---------- Task material

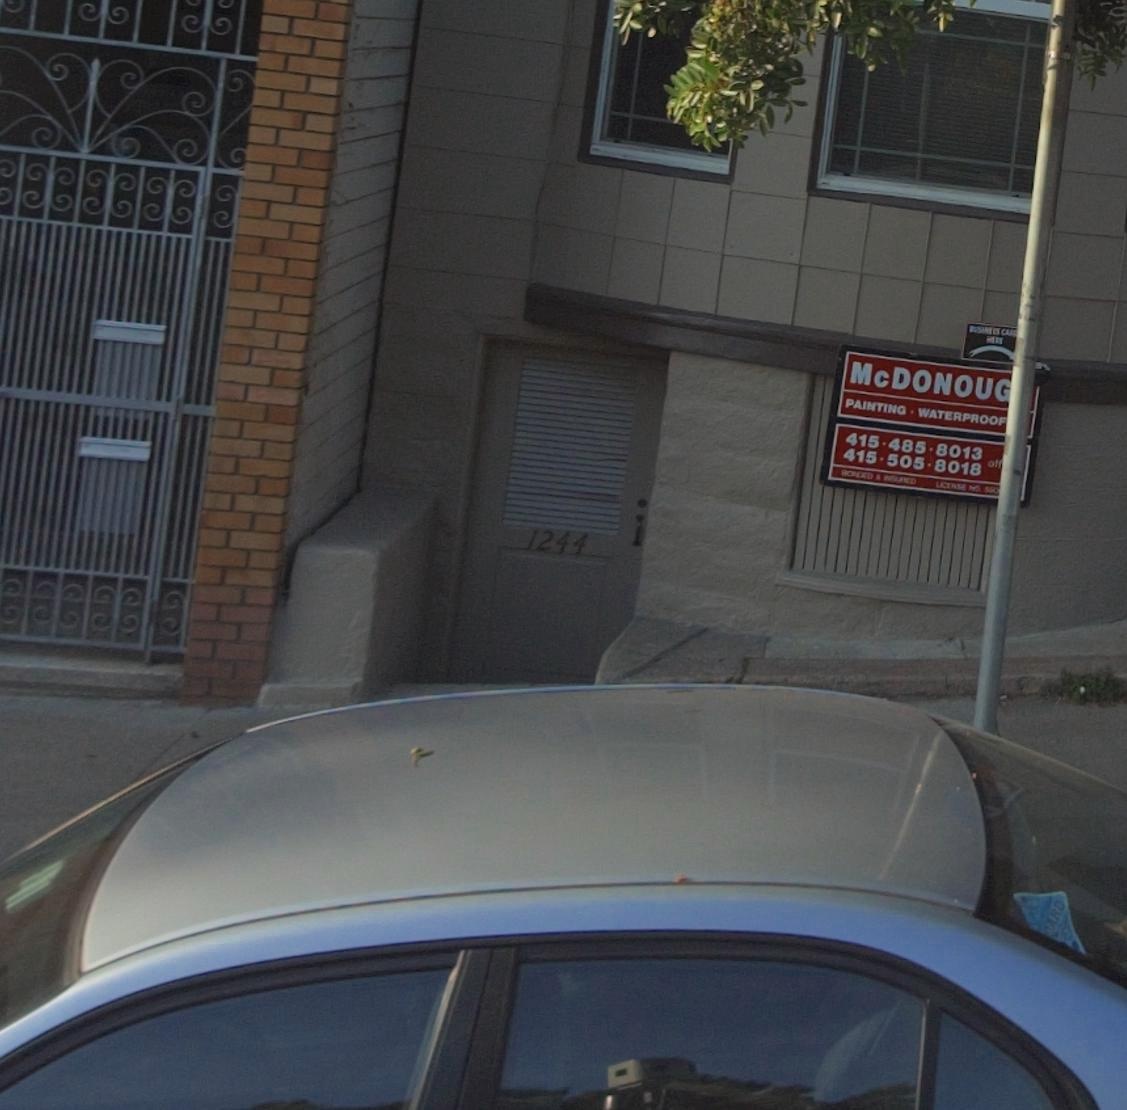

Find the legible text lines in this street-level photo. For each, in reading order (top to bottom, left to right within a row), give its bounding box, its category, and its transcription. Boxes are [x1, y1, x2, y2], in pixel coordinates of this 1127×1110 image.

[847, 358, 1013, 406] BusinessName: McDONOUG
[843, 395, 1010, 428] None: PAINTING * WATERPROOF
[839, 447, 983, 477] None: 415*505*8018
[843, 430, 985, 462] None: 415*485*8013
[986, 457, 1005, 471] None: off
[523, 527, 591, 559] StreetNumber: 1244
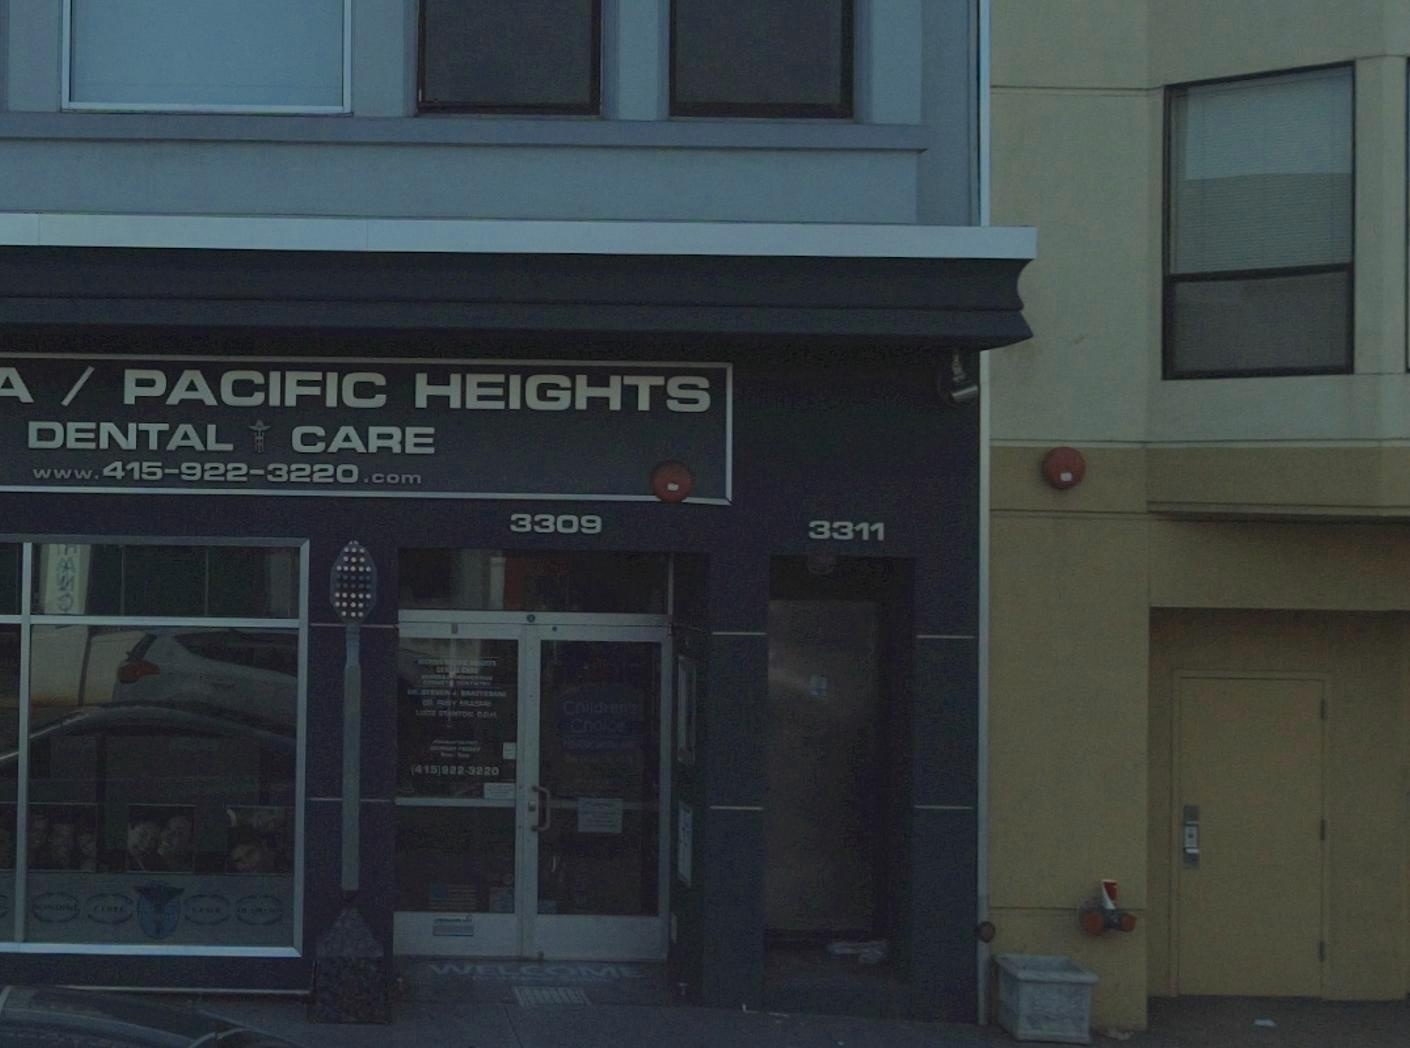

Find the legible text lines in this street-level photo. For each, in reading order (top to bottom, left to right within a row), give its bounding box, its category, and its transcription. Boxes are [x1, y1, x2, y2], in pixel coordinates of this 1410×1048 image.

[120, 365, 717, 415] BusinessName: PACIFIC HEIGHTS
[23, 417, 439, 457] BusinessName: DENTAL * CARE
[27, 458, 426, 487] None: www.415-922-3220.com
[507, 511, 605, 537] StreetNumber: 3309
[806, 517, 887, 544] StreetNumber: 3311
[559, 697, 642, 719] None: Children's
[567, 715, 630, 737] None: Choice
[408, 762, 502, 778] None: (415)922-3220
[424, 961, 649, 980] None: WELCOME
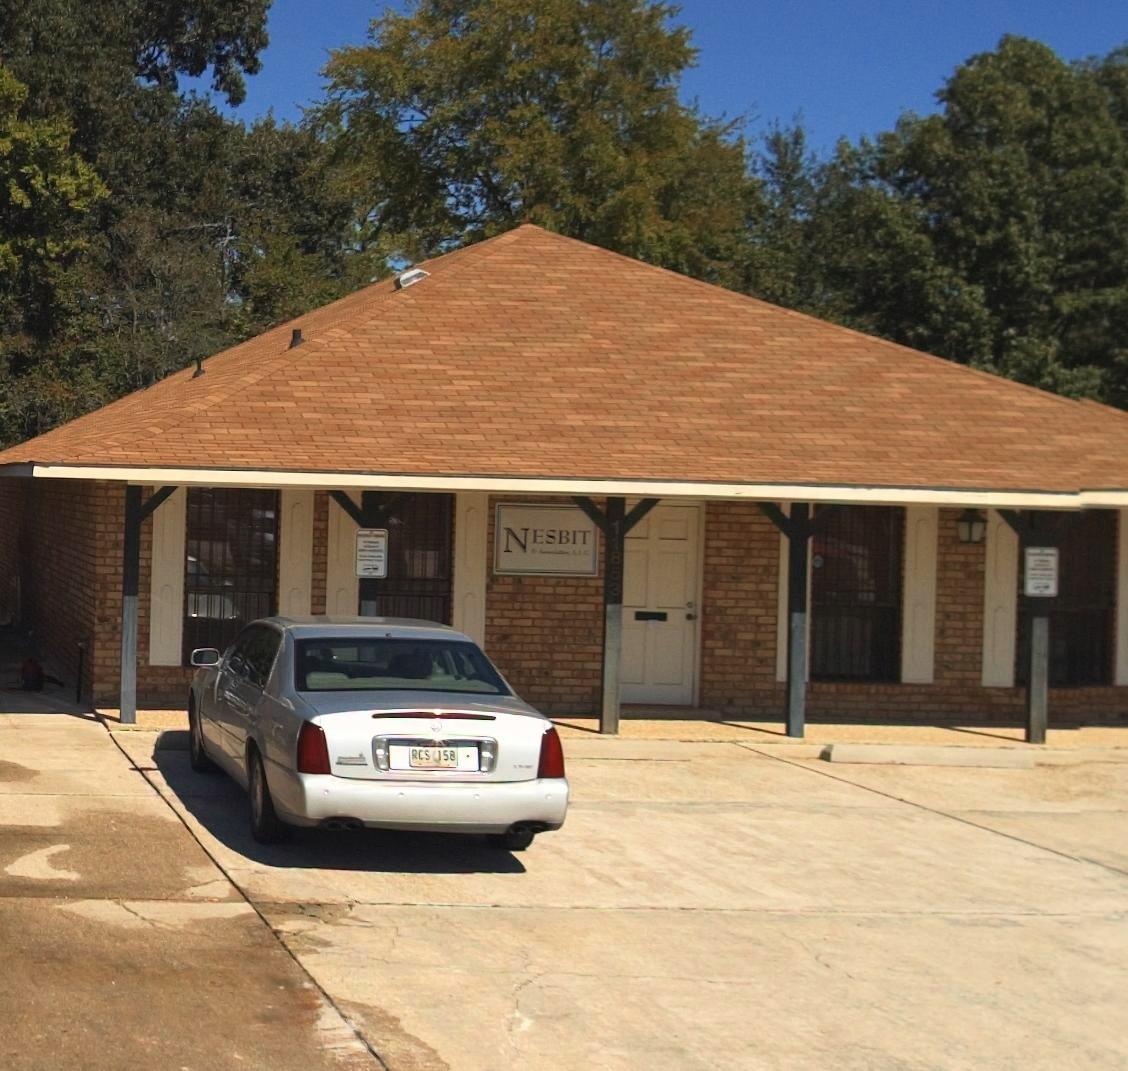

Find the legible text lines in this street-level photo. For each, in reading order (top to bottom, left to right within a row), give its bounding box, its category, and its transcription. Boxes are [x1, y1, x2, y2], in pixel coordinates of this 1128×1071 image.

--------------------

### What to do
Copy out again, character for character, the stretch of the data above from the line containing "this 1410×1048 image." through the line containing "[567, 715, 630, 737] None: Choice", both included.

### Written reply
Find the legible text lines in this street-level photo. For each, in reading order (top to bottom, left to right within a row), give its bounding box, its category, and its transcription. Boxes are [x1, y1, x2, y2], in pixel coordinates of this 1410×1048 image.

[120, 365, 717, 415] BusinessName: PACIFIC HEIGHTS
[23, 417, 439, 457] BusinessName: DENTAL * CARE
[27, 458, 426, 487] None: www.415-922-3220.com
[507, 511, 605, 537] StreetNumber: 3309
[806, 517, 887, 544] StreetNumber: 3311
[559, 697, 642, 719] None: Children's
[567, 715, 630, 737] None: Choice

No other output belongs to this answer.